Sans-fil - La pression sur le fédéral monte d’un cran

Les joueurs canadiens se disent favorables à la concurrence dans le sans-fil, mais souhaitent des règles du jeu équitables pour tous.
Photo: Annik MH de Carufel - Le Devoir Les joueurs canadiens se disent favorables à la concurrence dans le sans-fil, mais souhaitent des règles du jeu équitables pour tous.
Les entreprises de télécommunications et les gens d’affaires ont accentué la pression jeudi sur le gouvernement Harper. À l’approche des prochaines enchères de spectre sans fil particulièrement convoité, le nouveau ministre de l’Industrie, James Moore, est exhorté à corriger immédiatement les failles dans la réglementation actuelle et à prendre « une décision équitable pour tous les Canadiens ».

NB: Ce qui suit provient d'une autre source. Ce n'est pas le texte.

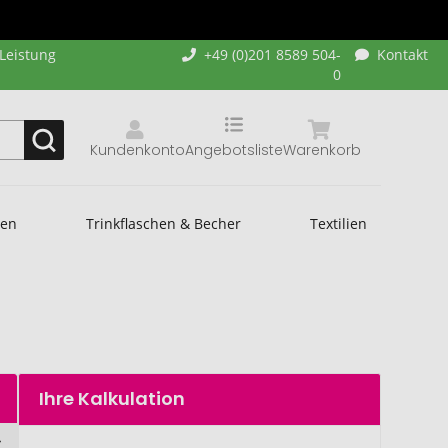
-Leistung
+49 (0)201 8589 504-
Kontakt
0
Kundenkonto
Angebotsliste
Warenkorb
hen
Trinkflaschen & Becher
Textilien
Ihre Kalkulation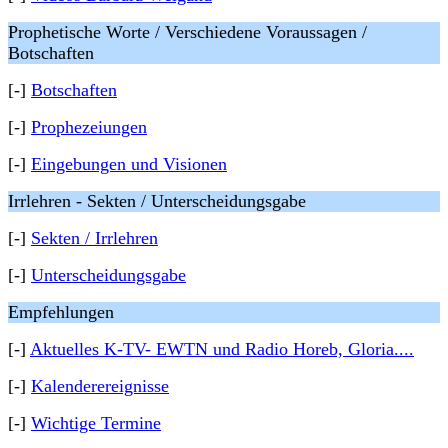
Prophetische Worte / Verschiedene Voraussagen /
Botschaften
[-]
Botschaften
[-]
Prophezeiungen
[-]
Eingebungen und Visionen
Irrlehren - Sekten / Unterscheidungsgabe
[-]
Sekten / Irrlehren
[-]
Unterscheidungsgabe
Empfehlungen
[-]
Aktuelles K-TV- EWTN und Radio Horeb, Gloria....
[-]
Kalenderereignisse
[-]
Wichtige Termine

Bell a lancé une offensive publicitaire musclée dans les médias. Pour sa part, Telus s’en est remise aux tribunaux, demandant à la Cour fédérale d’apporter des clarifications sur la légalité de la décision du gouvernement fédéral de « réécrire les règles en cours liées au transfert de spectre sans fil ». Bell, Telus et Rogers Communication ont aussi reçu l’appui du Syndicat canadien des communications, de l’énergie et du papier, puis du Conseil canadien des chefs d’entreprise et, jeudi, du président de la Chambre de commerce du Canada, Perrin Beatty, qui a déjà été ministre des Communications dans le gouvernement Mulroney. S’ajoute une action concertée sans précédent, les conseils d’administration de Bell, de Telus et de Rogers prenant l’initiative de signer conjointement, en date du 9 juillet, une lettre adressée au premier ministre Stephen Harper.

Nouvelle charge

Jeudi, Bell et Telus sont revenues à la charge en demandant au ministre James Moore «l’examiner soigneusement tous les faits et les points de vue à propos de la prochaine enchère de spectre de 700 MHz […] et de prendre une décision équitable et réfléchie», peut-on lire dans le communiqué de Telus. De son côté, Bell Canada presse le gouvernement fédéral de « corriger immédiatement les failles de sa politique qui favorisent d’importants télécommunicateurs américains au détriment des Canadiens, ainsi que de notre industrie et de notre infrastructure réseau sans fil ».

La veille, le nouveau ministre de l’Industrie avait fait la sourde oreille aux doléances. «Ottawa ne dérogera pas de sa voie en s’assurant que les Canadiens bénéficient d’une industrie des télécommunications concurrentielle», avait-il martelé.

Pour Telus et Bell, les règles actuelles contiennent trois lacunes importantes qui procurent aux géants étrangers comme Verizon des avantages indus par rapport aux entreprises canadiennes. Les joueurs canadiens se disent favorables à la concurrence dans le sans-fil, mais souhaitent des règles du jeu équitables pour tous. Ils ajoutent qu’il devrait être exigé des fournisseurs de services étrangers entrant au Canada de construire leur réseau à la grandeur du pays, comme les entreprises canadiennes.

Et il y a urgence. Si les prochaines enchères sont prévues en janvier, les premières offres peuvent être déposées à partir du 17 septembre. « Il n’y aura aucune possibilité de faire marche arrière une fois que ce sera fait, à moins que le ministre modifie les règles ou retarde les enchères pour avoir le temps d’examiner tous les faits », a souligné Telus.